The Ghosts of Thanksgivings Past
As time marches on, Thanksgiving and other major holidays trigger a stream of memories stretching back over the decades. Invariably the years have a way of painting everything in a kind of Norman Rockwell-esque sepia tone as nostalgia for days and people gone by come flooding back from the deep recesses of one’s memory banks and hard drive.
As a kid, we used to have big Thanksgivings on my mother’s side of our extended family. Most of the people who previously populated these gatherings are, alas, no longer walking this earth. Grandparents, aunts, uncles, some cousins. The holiday used to be an extravaganza of first cousins at the kids’ table running amok and getting into all kinds of mischief. It is hard to fathom that it’s been 27 years since my Great Uncle Si passed away (he used to be our family’s “official” turkey carver) and all the Thanksgivings past that took place at my Great Aunt Gerri’s place on the Grand Concourse in The Bronx, then migrating to my late Aunt Mona’s and then my late Aunt Stephanie’s places on the Upper East Side. The food was almost beside the point. It was more about the atavistic tribal re-bonding of an extended family of striving Romanian-American Jews and the frisson of turbo-charged intellectual and political discourse where even precocious kids could sometimes participate. Debates would rage for what seemed like hours on the relative greatness (or lack thereof) of the late New York Mayor John Lindsay and other saints in the liberal pantheon. These relatives always seemed “so old” to me in those days, yet, I’m probably now about the same age as so many of those mythic figures from my bygone youth and I can well imagine my younger relatives invariably view me from a similar prism now.

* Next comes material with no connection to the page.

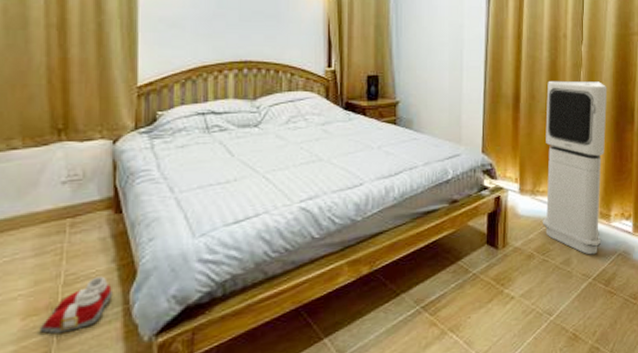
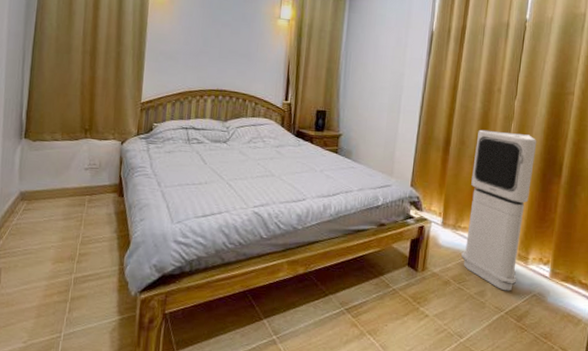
slippers: present [39,276,113,334] -> none [63,241,113,279]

Back in my “salad days,” (my late teens and 20s) before I became a full-fledged adult with spousal responsibilities, serious job responsibilities and mortgage responsibilities, the arrival of Thanksgiving weekend signaled a slew of parties which were often beer-infused reunions with friends from high school, the neighborhood, childhood and college with no end of mental transporting to the “glory days” of adolescence. In hindsight, I really don’t know how I was able to capably drive home from places like AJ’s in Atlantic Beach to my parents in Woodsburgh. We drove cars without airbags, shoulder seatbelts, radial tires, anti-lock brakes and often even without rear window defrosters. I can only think that the good Lord was my co-pilot on some of those late evenings.
The amazing thing about Thanksgiving with one’s extended family (especially people you might not see regularly now) is how despite the time and distance, everyone slips effortlessly back into their pre-assigned and pre-determined roles from long ago and grown-up siblings and cousins jostle and tease one another as though it were 25 or more years ago. It doesn’t matter if during the intervening years you’ve become some kind of a big shot or a parent to many, you’re still someone’s little brother or sister or kid cousin and it’s this kind of re-grounding and re-grouping that compels so many of us to trek even great distances, like salmon swimming upstream, to feed again at the wellsprings of our roots.

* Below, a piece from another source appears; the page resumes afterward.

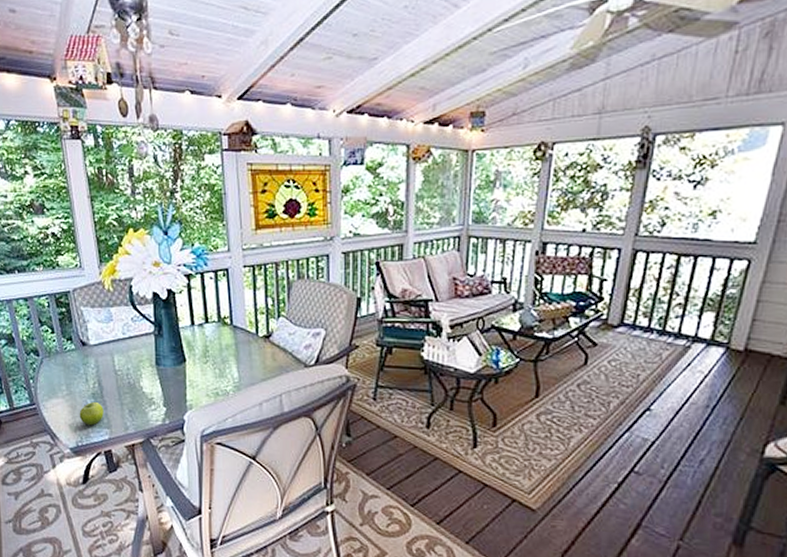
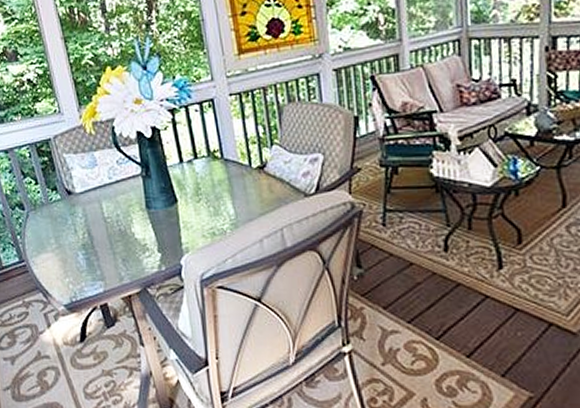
fruit: present [79,401,104,426] -> none [70,253,96,279]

Today, heavily imbibing in alcoholic beverages on Thanksgiving (which is not to say, abstaining from them entirely) is out of the question for a myriad of reasons including the potential for lethal bodily harm from driving under the influence, DWI arrests and that hangovers, while viewed nostalgically from a long, safe distance, are something our middle-aged bodies really can’t handle and that our personal trainers will give us no end of grief about. Heavy eating is also generally left to the much younger participants who have that fast metabolism and perceived immortality of youth and are able to take that third helping of stuffing or additional ladleful of sweet potatoes with marshmallows without having to pay any price the next day around their waistlines or G.I. systems.
The earth turns and the years pass. Our hair goes thinner or grayer, the leaves are shorn from their trees for the last time yet again, fireplaces are lit, the afternoon sound of football games (just on TV for most Jews, in reality, actually playing on their lawns for many other ethnic groups) redounds and ricochets throughout the house, mixed in with the clatter from the kitchens to form a cacophony of American life that is comforting, embracing and welcoming, telling us all for a day at least, as Dorothy said, “there’s no place like home, there’s no place like home” and even if some of your relatives are munchkins, wizards or witches, there’s no place you’d rather be on Thanksgiving.